Annie Rogers, PhD is the author of a book titled The Unsayable: The Hidden Language of Trauma. It’s one of those books that you just don’t want to put down – it’s part autobiography, part stories of her clients and part lessons in Jacques Marie Emile Lacan’s theory of language and trauma propagation. Rogers isn’t the first or only psychotherapist who uses the term the Unsayable to describe trauma; Peter Levine, Babette Rothschild and others do also. The idea being that experiences of trauma goes beyond words, beyond our logic brain, beyond our ability to express it with words. Trauma experiences, go deep into our being. A study published in Psychosomatic Medicine in 2009 titled Cumulative Childhood Stress and Autoimmune Disease in Adults concluded that childhood trauma, particularly multiple trauma events, can lead to autoimmune disease later in life.

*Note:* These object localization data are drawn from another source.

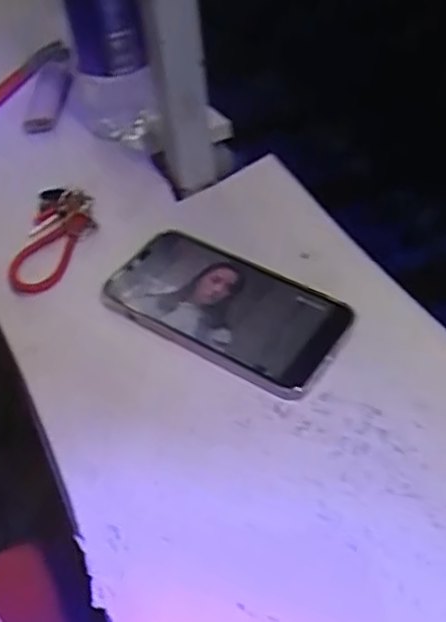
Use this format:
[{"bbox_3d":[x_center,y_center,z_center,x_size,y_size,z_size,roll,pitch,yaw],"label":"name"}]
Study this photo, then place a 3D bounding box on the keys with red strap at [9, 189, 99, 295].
[{"bbox_3d":[-0.129,-0.057,0.501,0.053,0.019,0.100,3,47,8],"label":"keys with red strap"}]

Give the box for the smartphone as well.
[{"bbox_3d":[0.000,-0.004,0.447,0.166,0.012,0.084,23,53,25],"label":"smartphone"}]

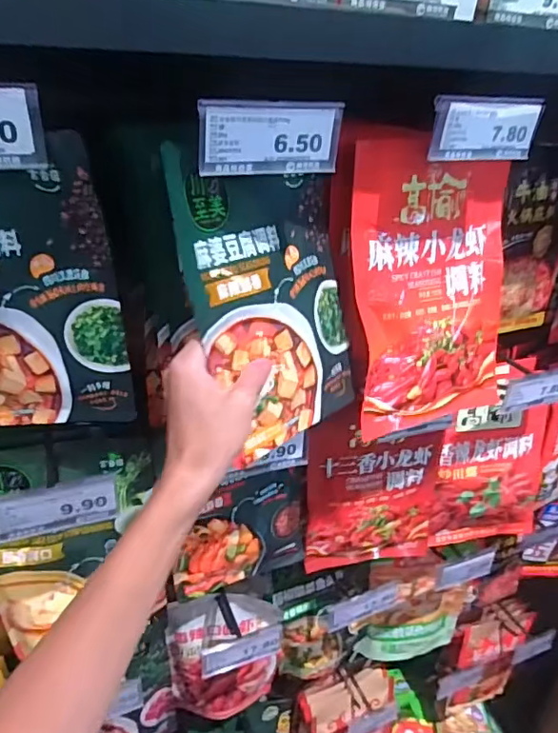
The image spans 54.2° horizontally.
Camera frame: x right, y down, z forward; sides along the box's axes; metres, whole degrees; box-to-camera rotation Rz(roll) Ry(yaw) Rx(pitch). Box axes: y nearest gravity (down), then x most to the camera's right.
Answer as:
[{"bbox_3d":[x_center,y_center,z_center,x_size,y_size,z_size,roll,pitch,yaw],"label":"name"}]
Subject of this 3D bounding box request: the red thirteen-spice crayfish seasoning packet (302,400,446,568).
[{"bbox_3d":[0.120,0.160,0.686,0.179,0.231,0.027,-4,32,-13],"label":"red thirteen-spice crayfish seasoning packet"}]

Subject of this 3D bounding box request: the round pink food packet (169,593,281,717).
[{"bbox_3d":[-0.081,0.430,0.818,0.159,0.239,0.052,-2,32,-11],"label":"round pink food packet"}]

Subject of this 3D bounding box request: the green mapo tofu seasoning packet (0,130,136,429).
[{"bbox_3d":[-0.204,-0.046,0.416,0.162,0.224,0.013,1,31,-6],"label":"green mapo tofu seasoning packet"}]

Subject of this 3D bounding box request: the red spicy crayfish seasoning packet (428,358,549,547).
[{"bbox_3d":[0.278,0.124,0.732,0.154,0.249,0.030,-7,19,-9],"label":"red spicy crayfish seasoning packet"}]

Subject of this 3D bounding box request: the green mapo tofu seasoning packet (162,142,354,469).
[{"bbox_3d":[-0.003,-0.047,0.432,0.010,0.215,0.173,1,11,44],"label":"green mapo tofu seasoning packet"}]

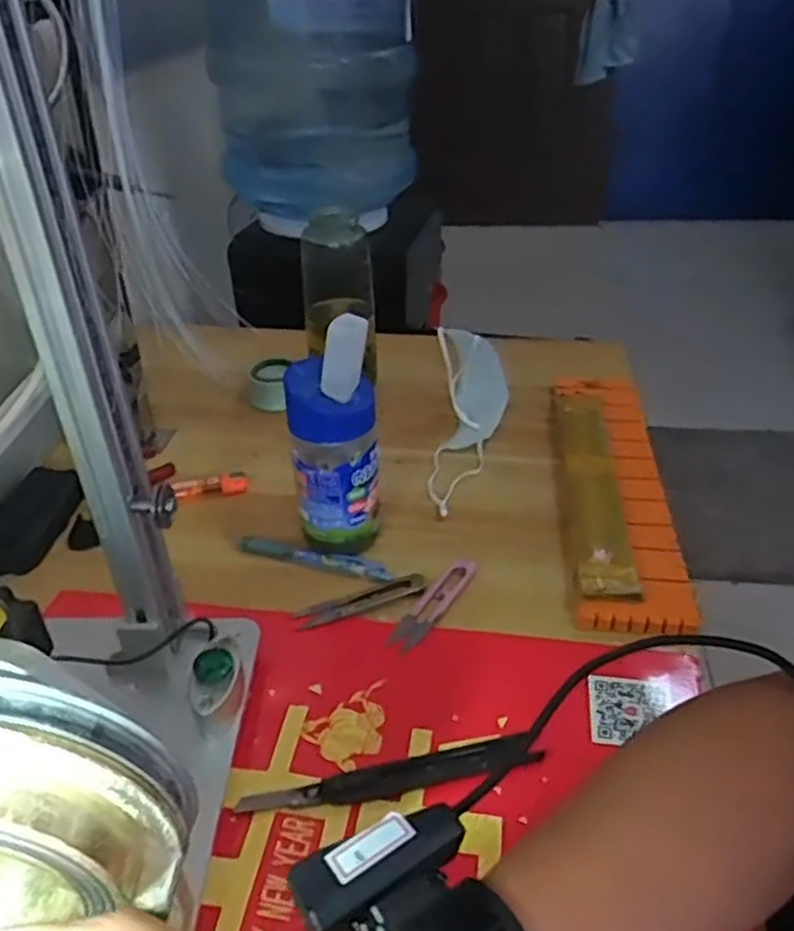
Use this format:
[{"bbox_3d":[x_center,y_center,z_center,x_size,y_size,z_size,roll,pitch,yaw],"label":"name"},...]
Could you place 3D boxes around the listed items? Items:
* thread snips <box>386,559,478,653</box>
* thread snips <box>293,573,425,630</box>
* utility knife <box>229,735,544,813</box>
[{"bbox_3d":[0.029,0.098,0.546,0.023,0.006,0.097,22,42,31],"label":"thread snips"},{"bbox_3d":[-0.026,0.099,0.555,0.096,0.004,0.023,-16,37,-18],"label":"thread snips"},{"bbox_3d":[-0.003,0.180,0.436,0.174,0.014,0.018,-9,35,-8],"label":"utility knife"}]

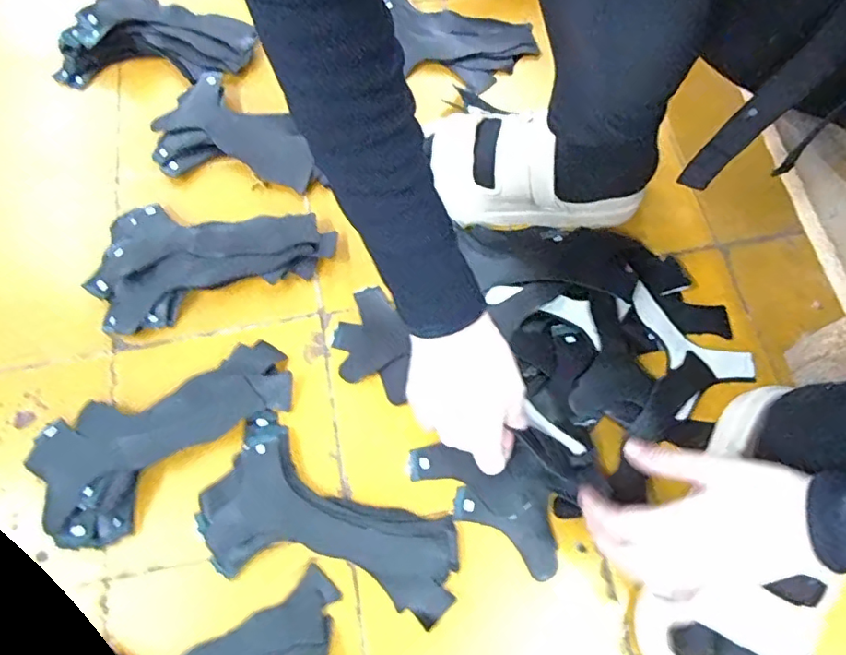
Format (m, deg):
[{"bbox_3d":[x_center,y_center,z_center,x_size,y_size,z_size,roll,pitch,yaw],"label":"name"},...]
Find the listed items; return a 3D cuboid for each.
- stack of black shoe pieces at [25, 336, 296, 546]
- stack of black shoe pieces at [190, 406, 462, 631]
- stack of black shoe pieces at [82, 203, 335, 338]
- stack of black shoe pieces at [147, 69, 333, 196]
[{"bbox_3d":[-0.226,0.084,0.480,0.218,0.024,0.111,-34,71,-12],"label":"stack of black shoe pieces"},{"bbox_3d":[-0.077,0.164,0.451,0.214,0.015,0.117,22,70,10],"label":"stack of black shoe pieces"},{"bbox_3d":[-0.212,-0.079,0.549,0.227,0.024,0.128,-15,68,-5],"label":"stack of black shoe pieces"},{"bbox_3d":[-0.205,-0.196,0.597,0.191,0.019,0.126,34,72,14],"label":"stack of black shoe pieces"}]

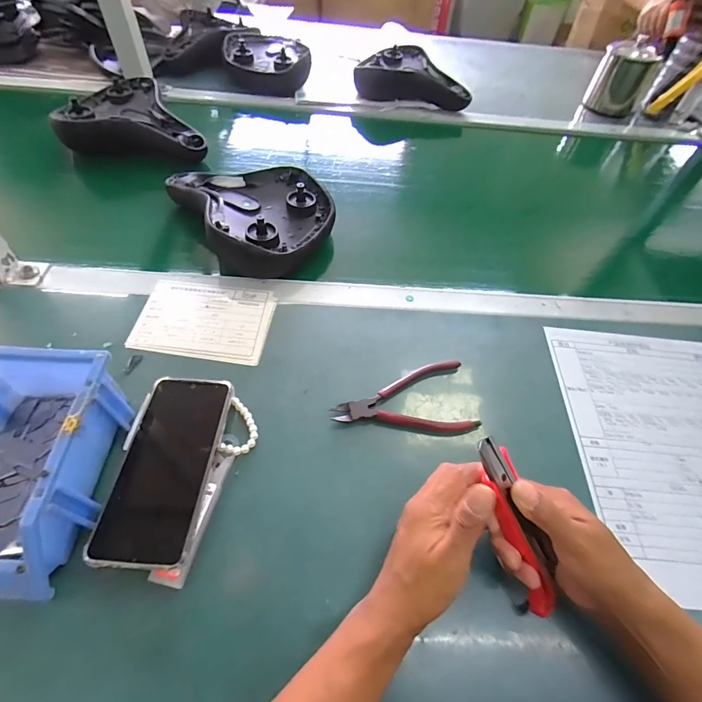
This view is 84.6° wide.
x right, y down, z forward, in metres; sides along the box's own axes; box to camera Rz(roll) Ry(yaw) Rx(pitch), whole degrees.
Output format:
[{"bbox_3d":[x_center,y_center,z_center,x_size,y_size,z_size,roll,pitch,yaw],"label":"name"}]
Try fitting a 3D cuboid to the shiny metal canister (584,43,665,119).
[{"bbox_3d":[0.608,-0.611,0.869,0.109,0.117,0.087,33,59,16],"label":"shiny metal canister"}]

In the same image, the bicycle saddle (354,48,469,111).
[{"bbox_3d":[0.140,-0.594,0.845,0.246,0.067,0.138,16,55,7],"label":"bicycle saddle"}]

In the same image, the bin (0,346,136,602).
[{"bbox_3d":[-0.267,0.091,0.309,0.117,0.080,0.175,3,55,-4],"label":"bin"}]

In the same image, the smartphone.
[{"bbox_3d":[-0.161,0.096,0.339,0.077,0.009,0.164,4,55,-1],"label":"smartphone"}]

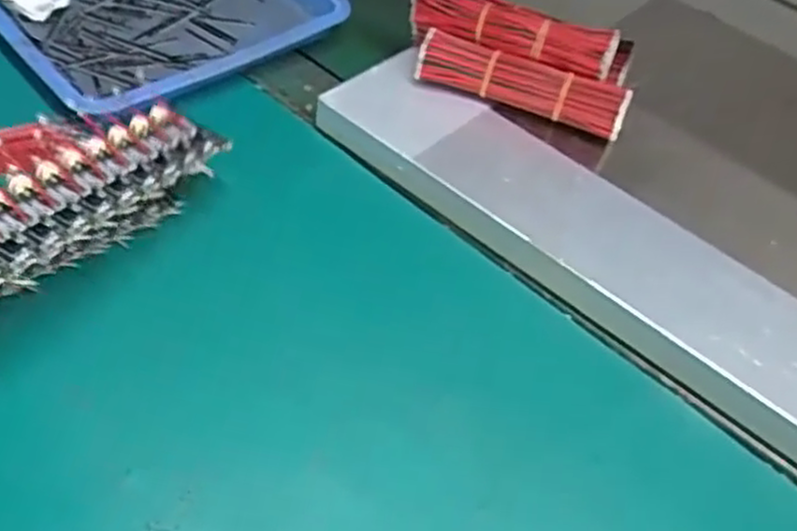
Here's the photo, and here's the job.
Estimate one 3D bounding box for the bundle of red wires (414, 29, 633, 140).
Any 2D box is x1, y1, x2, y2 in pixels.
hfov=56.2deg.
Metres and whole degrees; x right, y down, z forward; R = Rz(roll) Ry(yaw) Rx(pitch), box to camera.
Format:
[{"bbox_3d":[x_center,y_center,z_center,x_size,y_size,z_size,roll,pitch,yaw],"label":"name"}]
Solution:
[{"bbox_3d":[0.080,-0.116,0.487,0.136,0.033,0.025,22,47,8],"label":"bundle of red wires"}]

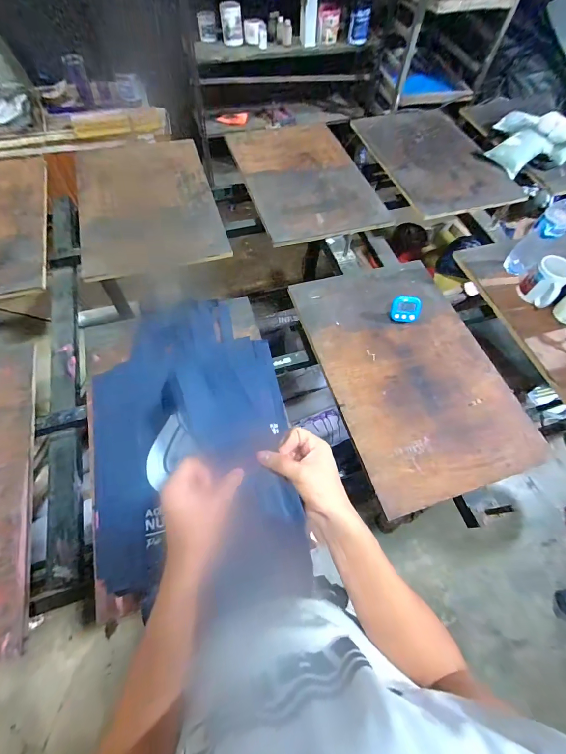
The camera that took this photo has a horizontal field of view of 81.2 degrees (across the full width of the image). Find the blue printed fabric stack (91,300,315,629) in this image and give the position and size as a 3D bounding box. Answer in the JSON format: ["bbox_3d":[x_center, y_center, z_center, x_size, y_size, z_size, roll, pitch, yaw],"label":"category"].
[{"bbox_3d":[-0.182,0.115,0.678,0.378,0.058,0.642,-13,63,-9],"label":"blue printed fabric stack"}]

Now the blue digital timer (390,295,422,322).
[{"bbox_3d":[0.301,-0.167,0.808,0.066,0.064,0.013,7,18,10],"label":"blue digital timer"}]

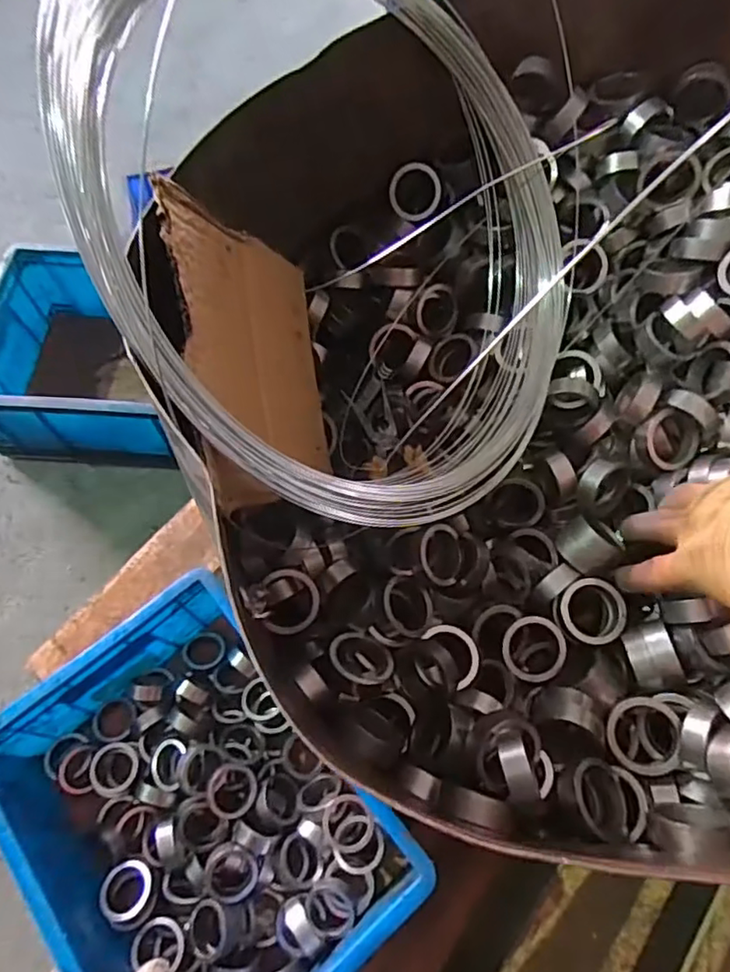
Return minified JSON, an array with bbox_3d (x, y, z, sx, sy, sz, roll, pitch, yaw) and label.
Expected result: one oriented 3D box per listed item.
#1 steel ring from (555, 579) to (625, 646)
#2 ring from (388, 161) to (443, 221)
[{"bbox_3d":[0.158,0.088,0.422,0.045,0.017,0.045,-3,63,-1],"label":"steel ring"},{"bbox_3d":[0.044,-0.256,0.524,0.044,0.047,0.012,-8,28,11],"label":"ring"}]

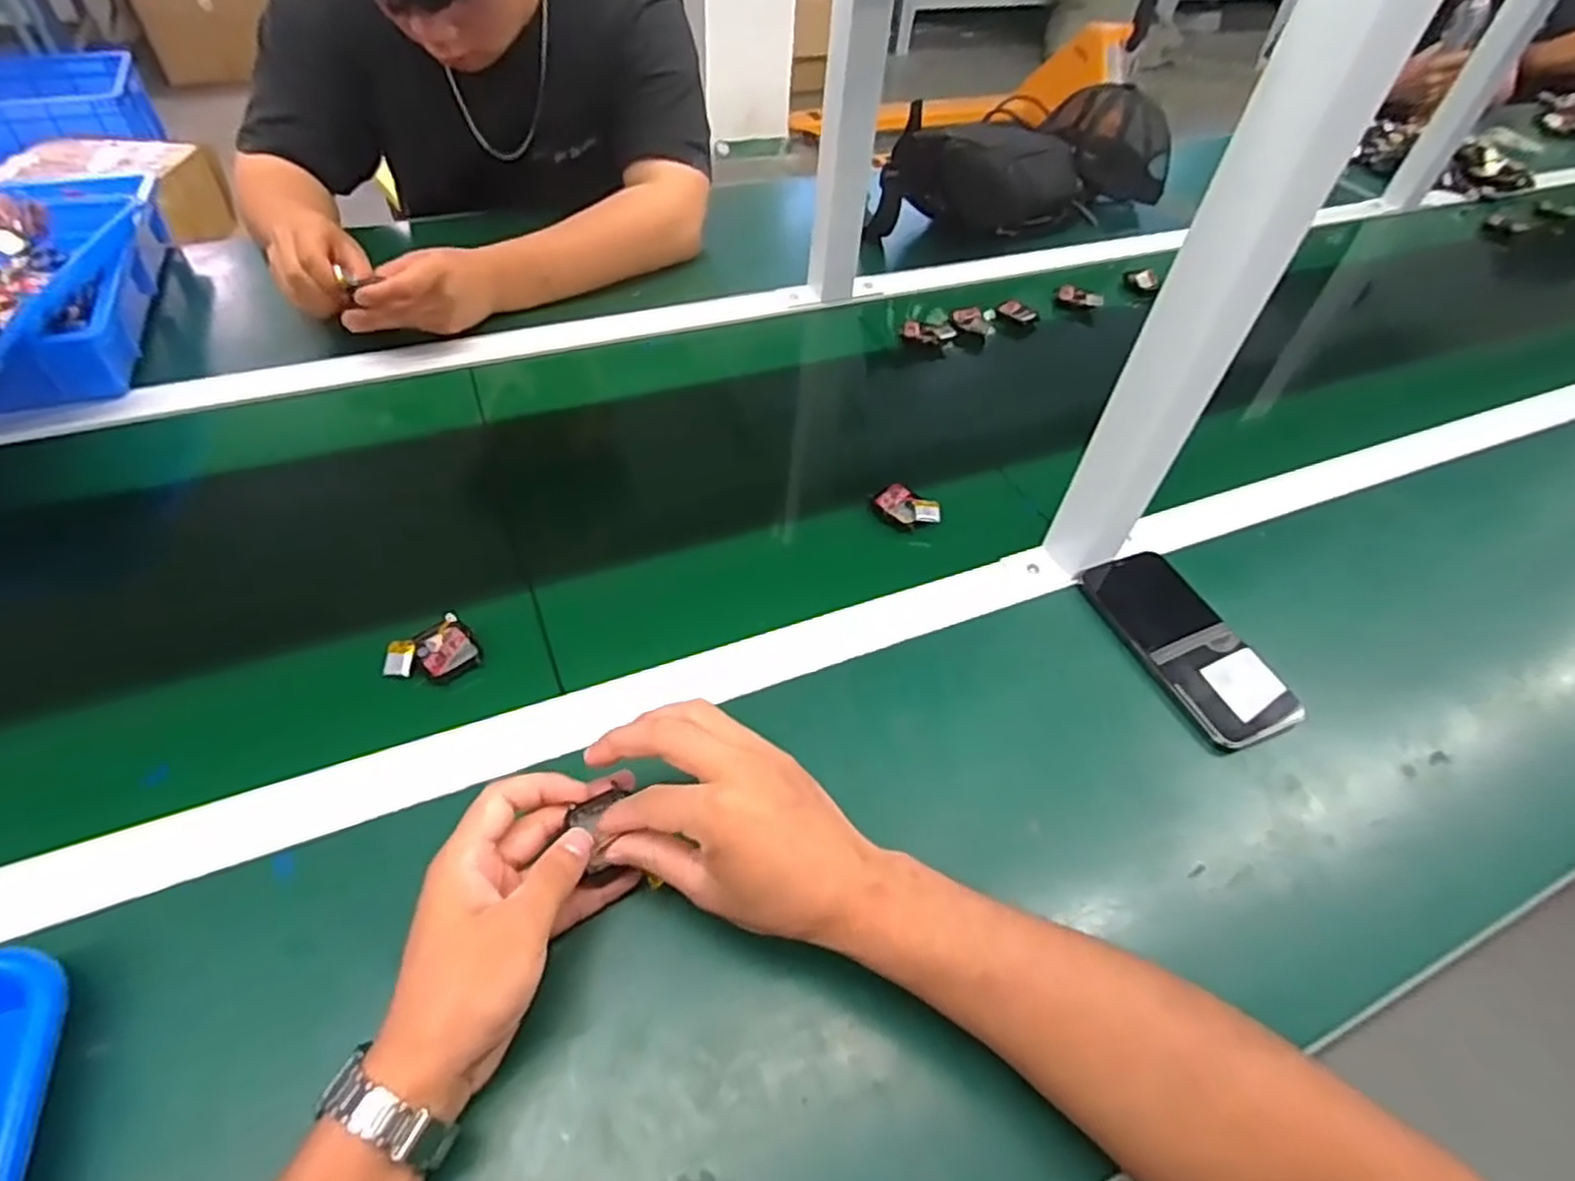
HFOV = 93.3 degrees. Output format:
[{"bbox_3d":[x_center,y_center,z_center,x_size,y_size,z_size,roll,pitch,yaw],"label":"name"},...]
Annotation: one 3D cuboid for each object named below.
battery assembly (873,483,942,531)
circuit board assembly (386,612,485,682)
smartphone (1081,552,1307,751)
[{"bbox_3d":[0.100,-0.067,0.611,0.053,0.014,0.035,32,54,21],"label":"battery assembly"},{"bbox_3d":[-0.231,0.040,0.480,0.055,0.019,0.038,-20,54,-20],"label":"circuit board assembly"},{"bbox_3d":[0.284,0.034,0.533,0.076,0.018,0.162,-16,53,-18],"label":"smartphone"}]

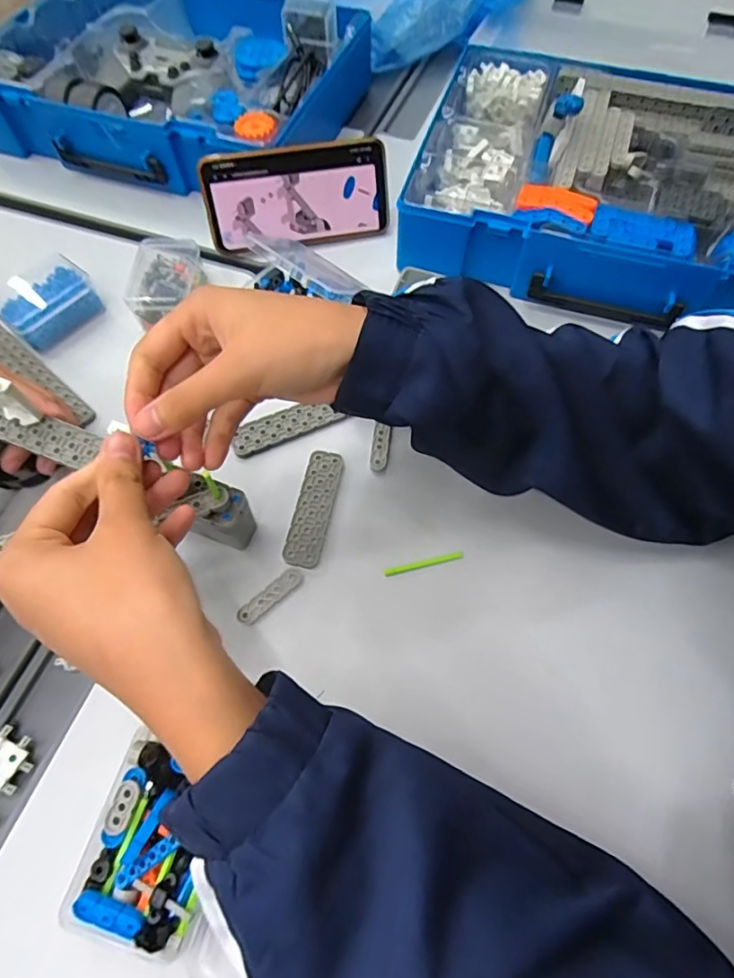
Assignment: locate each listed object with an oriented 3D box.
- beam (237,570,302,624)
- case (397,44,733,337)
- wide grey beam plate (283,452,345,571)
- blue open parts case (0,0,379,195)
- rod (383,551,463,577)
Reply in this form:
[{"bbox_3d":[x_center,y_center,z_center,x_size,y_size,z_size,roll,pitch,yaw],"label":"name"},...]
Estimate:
[{"bbox_3d":[-0.063,0.071,0.350,0.048,0.007,0.011,-38,70,-17],"label":"beam"},{"bbox_3d":[0.231,-0.269,0.482,0.360,0.072,0.261,15,64,7],"label":"case"},{"bbox_3d":[-0.037,0.013,0.378,0.025,0.008,0.087,10,64,5],"label":"wide grey beam plate"},{"bbox_3d":[-0.204,-0.444,0.565,0.354,0.083,0.281,16,64,7],"label":"blue open parts case"},{"bbox_3d":[0.039,0.051,0.364,0.055,0.004,0.006,-12,64,-6],"label":"rod"}]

And so here I am. I have a lot of healing to do still. Healing that is beyond words. Healing that goes deeper than the cellular level. And so a lot of the healing work I do will be without words. I will be creating more art with paint and leaves and dirt and sticks and jewels and whatever I can find that inspires and speaks to me. I’ll get back to yoga and meditation. I will find connections with my daughter and husband and friends. I’m doing Hannah Marcotti’s Spirits of Joy this month to awaken and explore that spiritual side of me. And I will cry a million tears as I let my body release all that has been holding onto – some of it for decades, some of it for weeks.
And while most of my healing of the Unsayable will happen beyond words, I will write. Because writing is another form of release for me. And some of what I write I will share with you, because part of this path of healing is finding ways to be vulnerable again. Allowing myself to be vulnerable. Opening myself up, letting out what needs to be released. It’s time. I’m ready.